AI-driven clinical decision support systems (AI-CDSS) hold significant potential for improving medical care, but a translation gap persists, particularly in critical care. Clinicians, researchers, and regulators demand explainable AI (XAI) to enhance trust and adoption. However, most XAI evaluations focus on general problems, not complex clinical tasks. Studies examining XAI in medical settings often involve diagnostic scenarios with pre-existing gold standards, unlike many non-diagnostic problems like sepsis management. This study uses the AI Clinician system, designed for sepsis resuscitation, to evaluate the impact of AI recommendations and XAI on clinician decision-making. The researchers aim to assess how clinicians' decisions are influenced by additional information, considering the source (human peers or AI) and presence/absence of XAI (simple feature importance).
Literature Review
The introduction section cites existing research highlighting the translation gap between AI's theoretical potential and its practical application in critical care. It notes the demand for XAI and the limitations of current XAI evaluation studies, mostly focusing on general problems or diagnostic scenarios with established gold standards. The researchers point out the lack of research on XAI in complex non-diagnostic areas like sepsis management, which affects millions globally despite decades of research and international guidelines.
Methodology
The study employed a modified between-subjects design with 86 ICU doctors (31 senior consultants, 42 intermediate, 13 junior). Participants completed 16 trials, each involving a patient case requiring prescription of two drugs (fluid and vasopressor). A multi-factorial design included four arms: baseline (control), peer recommendations (doses prescribed by other doctors in MIMIC-III), AI suggestions, and AI suggestions with XAI (feature importance). Each doctor experienced all four arms on different subsets of 24 patient scenarios. Pre-experiment questionnaires gathered data on clinician demographics, experience, and AI attitudes. Post-experiment questionnaires assessed self-reported usefulness of the different information types. Data analysis included assessment of dose shift and variability, associations between clinician factors (AI attitude, experience) and AI adherence, and correlation between self-reported XAI usefulness and adherence.
Key Findings
Additional information (peer, AI, or XAI) influenced prescriptions, with AI having a stronger impact than peer recommendations.

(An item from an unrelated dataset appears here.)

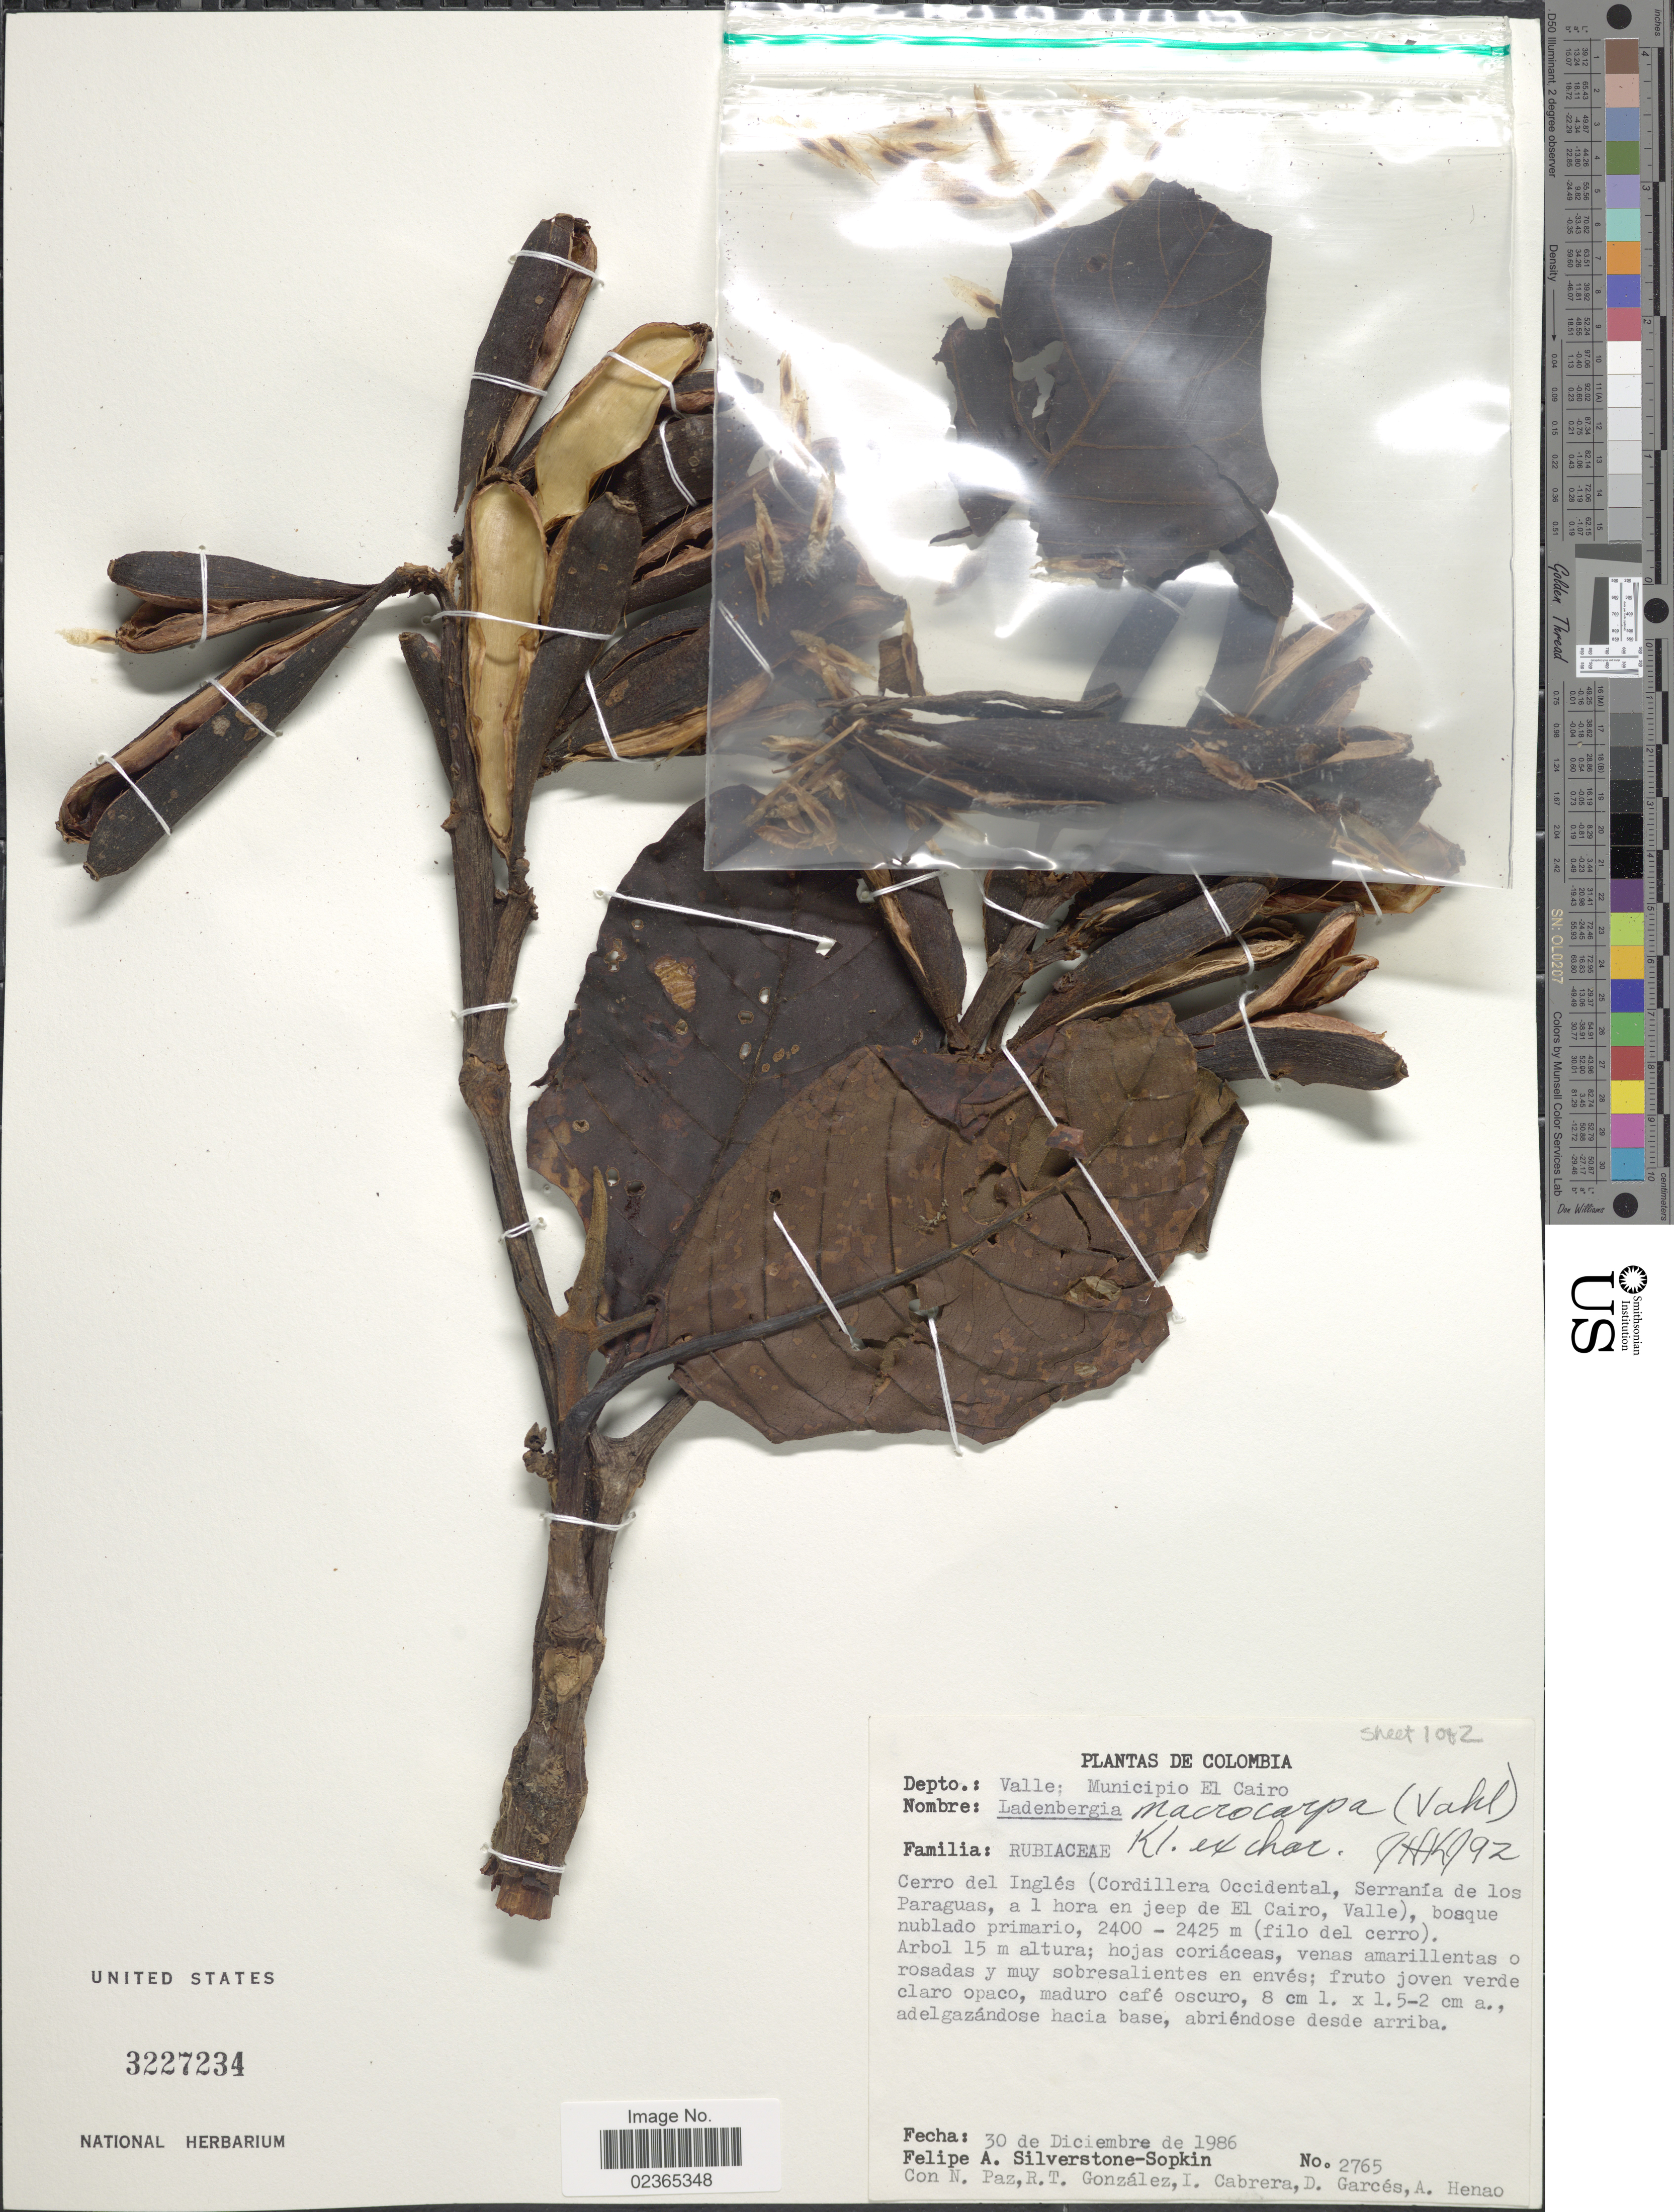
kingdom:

Simple XAI did not significantly enhance the influence of AI suggestions. Clinician attitudes towards AI and clinical experience did not significantly correlate with AI-supported decisions. Self-reported XAI usefulness did not correlate with adherence to XAI suggestions. Inter-clinician dose variability was differentially affected by recommendations, being higher when recommendations exceeded baseline and lower when they were below baseline.
Discussion
The findings suggest that simple XAI offers limited additional benefit in this setting, compared to AI suggestions alone. The study also casts doubt on the reliability of self-reported data for evaluating XAI in clinical settings. The limited impact of XAI could be due to the simplicity of the explanation used, a ceiling effect (AI alone maximizing trust and adherence), or the nature of the repetitive, cognitively demanding task. The study acknowledges limitations such as the simplicity of the XAI method, the experimental nature of the clinical context, the limited range of patient scenarios, the low fidelity of the patient scenarios, the convenience sampling method, and the lack of insight into the doctors' internal decision-making processes.
Conclusion
The study demonstrates that while AI recommendations strongly influence clinician decisions, simple XAI provides limited additional benefit in this critical care setting. The lack of correlation between self-reported XAI usefulness and actual influence raises concerns about using self-reports as a reliable evaluation metric for XAI. Future research should explore more sophisticated XAI methods and investigate the cognitive processes underlying clinician decision-making in AI-supported settings.
Limitations
The study's limitations include the simplicity of the XAI method used (feature importance), the low-fidelity nature of the patient scenarios, the convenience sampling of ICU doctors, the lack of detailed insight into the internal decision-making processes of physicians, and potential limitations in the generalizability of findings due to specific scenarios explored. The study also notes that the AI suggestion was presented without confidence bounds or ranges, which could impact adherence.